While I am slightly troubled that you would put the words hate and Christmas music into the same sentence, I think I may know what you mean. At my new job they pipe Musak into a speaker just above my desk. When I began there, just before Thanksgiving, they played instrumental only tunes that I did not recognize, except for one song that came on every couple of days from the Get Shorty soundtrack. Ignoring them was pretty easy and I was never tempted to torture my cube mates by singing along. On December 1st, they switched to all Christmas, all the time. And they turned it up. These new songs all include vocals. They also include only secular Christmas music. And within the span of 4 songs my skin began to crawl. Even the rare selection by Harry Connick Jr., the most contemporary stuff they have, irritates me.
So, like you, I’ve given this some thought. I like Christmas music, what is going on here? I think what bugs me is that it is forced upon me. I want to be in charge of what I hear. I don’t want someone else making me listen to Yule tunes. Ironically, you will often find me pumping my own Christmas tunes from my mp3 player to drown out the Musak and give me some peace.
In regards to your good-enough-to-listen-to-all-year-long criterion, I take a different approach.
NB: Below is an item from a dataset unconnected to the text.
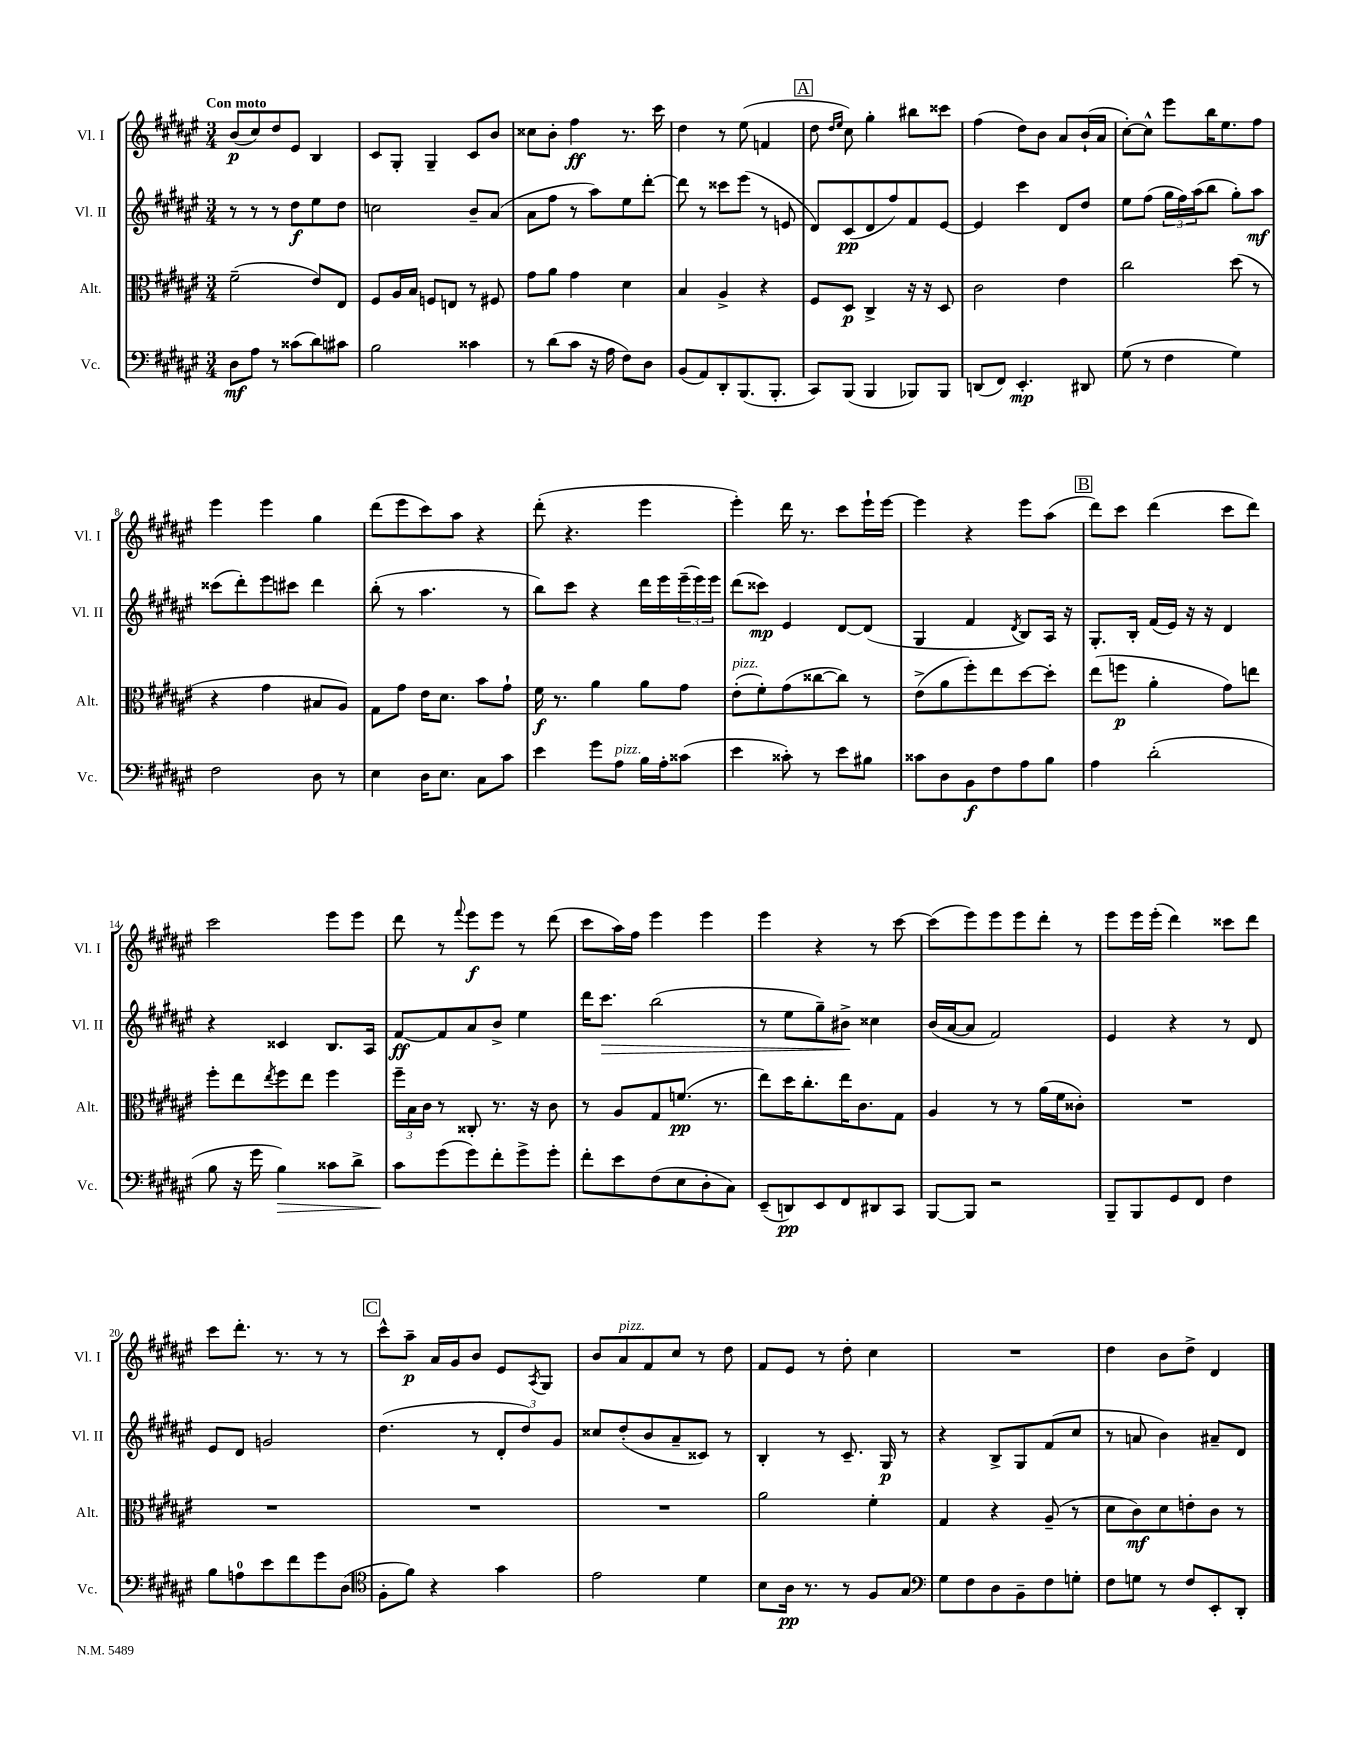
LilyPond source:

I don’t know of any tunes that I can listen to that I won’t get tired of. Even stuff that I love, after a while gets dull and I put it away. This is one of the reasons I love Christmas music, it comes out and it goes away, perfect. I have enough of it, now even more thanks to you, to fill the season and after 8 weeks I don’t think about it. It’s like that box at my Moms house with old stuff of mine that I only get to open once every 10 years, always a treat because it is not overdone.
I will offer you this encouragement from one Christmas music hater to another—keep searching. I know you can find at least a disc’s worth of stuff that will help you mark the passing of another Christmas season on your own time and in your own style.

Peace on earth.

Dave said...

hey Nanofriend :)
At my work we are only playing Christmas music these days. It has been so since the 1st. I am well past hatred at this point. Most of it I can just tune out, but I still become homicidal when I hear "Feliz Navidad."
When I have more time (about to head to work, joy), I will both investigate your suggested Christmas tunes and put some up with You-Send-It, once I fgure how to work it. In the meantime, I highly highly recommend songs from Low's "Christmas" e.p., 'specially the track "Just Like Christmas." Lovely.
p.s. I haven't heard from your friend re: the mixes yet. I have finally finished the winter mix, and am pleased to say that there is only one Christmas song on it, out of 18 tracks. And it's by the Pogues. So all is well.
Hope you're keeping warm and stuff.

PJS said...

"...don't have to undergo the same Darwinian struggle for survival that everyday songs do"Excellent point!

Last December Jonathan and Jen recorded an amazing Christmas album.